Cassandra data model with multiple conditions


I'm new to Cassandra, so I read a dozen articles about it and thus I know the basics. All the tutorials show efficient data retrieval by 1 or 2 columns and a time range. What I could not find was how to correctly model your data if you have more conditions.

I have a big events normalised database, with quite a few columns, say:

  • Event type
  • time
  • email
  • User_age
  • user_country
  • user_language
  • and so on.

I would need to be able to query by all columns. So in RDBMS I would query:

SELECT email FROM table WHERE time > X AND user_age BETWEEN X AND X AND user_language = 'nl' etc..

I know I can make a separate table for each column, but then I would still need to combine the results. Maybe this is not a bad approach, but I doubt it since there are no subqueries.

My question is obviously, how can I model this kind of data correctly in Cassandra?

Thanks a lot!


Solution

  • I would need to be able to query by all columns.

    Let me stop you right there.

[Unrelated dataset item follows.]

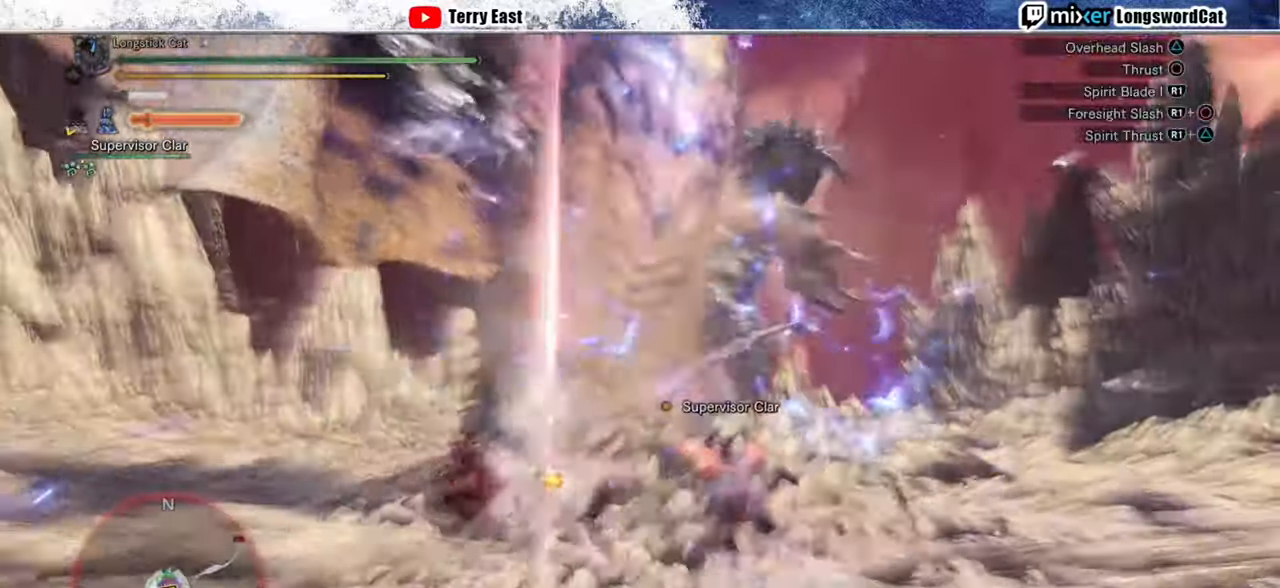
{"buttons": ["CROSS"], "left_stick": "center", "right_stick": "center", "events": [[60, "CROSS", "up"], [120, "CROSS", "down"], [220, "CROSS", "up"], [300, "CROSS", "down"], [400, "CROSS", "up"], [460, "CROSS", "down"]]}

In Cassandra, you create your tables based on your anticipated query patterns, and usually a table supports a single query. In your case, you have "quite a few" columns and you will need to duplicate that data into a table designed to support each possible query. That is going to get big and ungainly, very quickly.

    Could we just add the rest as secondary indexes? there could potentially still be millions of rows in the eventtype table + merchant_id + time selection.

    Secondary indexes are intended to be used on middle-of-the-road cardinality columns. So both, extremely low and extremely high cardinality columns are bad for secondary indexes. The problem, is that Cassandra will have to pick one of your nodes as a coordinator, scan the index on each node (incurring lots of network time), and then build and return the result set. It's a prescription for poor performance, that flies in-the-face of the best practices for working with a distributed database.

    In short, Cassandra is not a good solution for use cases like this. It sounds like you want to be able to do OLAP-type queries, and for that you should use a tool that is better-suited for that purpose.